Identify as or are boys biologically?
It would seem rude for a toy maker to be asking children for their gender as assigned at birth (which is what I assume you mean) so they probably don't know.
As general practice, I never ask people about their genitals.
You don't have to ask about their genitals but given you claim boys like jewelbots (which they very well might do) I think it's pretty relevent to understand whether those are biological boys or simply biological girls identifying as boys.

One would be less interesting than the other. Here is why.

http://www.telegraph.co.uk/science/2016/03/12/the-astonishin...

I guess I am questioning what the point of asking for gender is, to begin with.

Not sure I get the whole identify as a boy in this context.

Did they say they asked? I thought that comment just indicated that they had noticed. And since you are the person who brought up the concept of identifying as a boy in this context, I don't think anyone else can tell you why it might have seemed relevant.
"We have lots of users that identify as male."

this was the comment I was referring to.

Well apparently the whole product is aimed at a specific gender (girls) so asking what gender users identify as doesn't seem entirely out of scope?
I am not sure exactly what gender identity rule I have broken for asking my original question but I find it pretty interesting whether those who identify as a girl also are girls biologically but identify as boys or whether they are biologically born boys.

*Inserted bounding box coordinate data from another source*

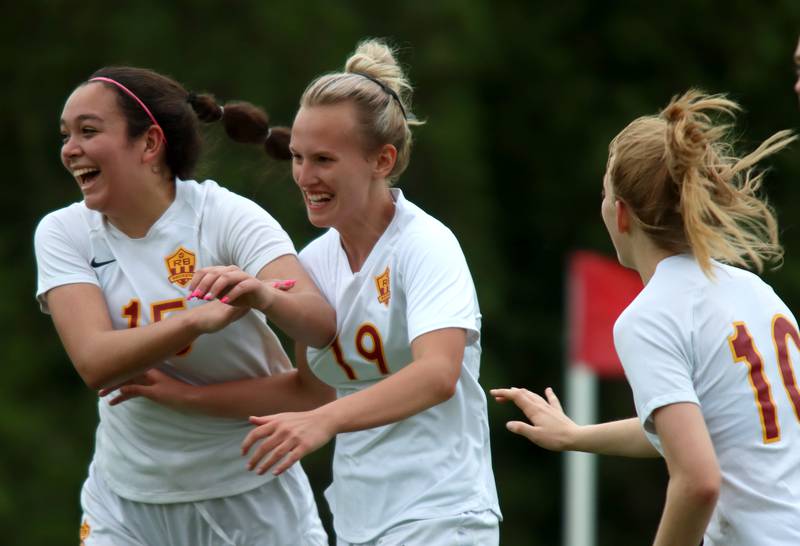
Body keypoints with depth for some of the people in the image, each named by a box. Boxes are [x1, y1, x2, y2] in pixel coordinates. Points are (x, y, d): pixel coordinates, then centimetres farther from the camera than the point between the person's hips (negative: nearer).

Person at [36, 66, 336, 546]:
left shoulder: (228, 216, -13)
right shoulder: (63, 233, -6)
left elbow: (322, 325, -27)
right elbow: (94, 363, -22)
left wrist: (261, 295, -51)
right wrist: (198, 319, -40)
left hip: (252, 495, -2)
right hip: (128, 504, 2)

The reasons I asked was because it was claimed that many of those who use it identify as boys.

Maybe I am alone in thinking this is an important distinction but none the less I find it pretty relevant to what to make out of it in the grander scheme of this discussion.

> A female grade school teacher, at a private school, tried to explain to me how "girls brains are wired differently from boys"

While an oversimplification, this seems to be generally true; females are biologically different than males and those differences seems to have psychological/behavioral manifestations.

Its still difficult to isolate socialization effects from biological ones, but the indications seem to be that there are real, biologically grounded differences.

> and therefore "we need to teach girls to be more like boys."

Wait, what? Wouldn't that be a reason to stop trying to do that, at least where those biological grounded differences have strong effects?

I personally agree that women are biologically different than men. But, I don't know what the correct next conclusion is. (Not to mention when you extend it to gender self-identification.)

One of her specific examples was "because of that different wiring, boys will typically try to win a game, but many times girls will not try to win, because, for example, winning might hurt the other player's feelings."

All I could say in response was, "well, I'm a guy, and to me it sounds like those girls are thinking at a higher level -- who cares about winning some artificial game, if it's going to hurt another person." And that's where the bulk of the conversation ended.

I struggle to find the right path when discussing gender -- especially about kids.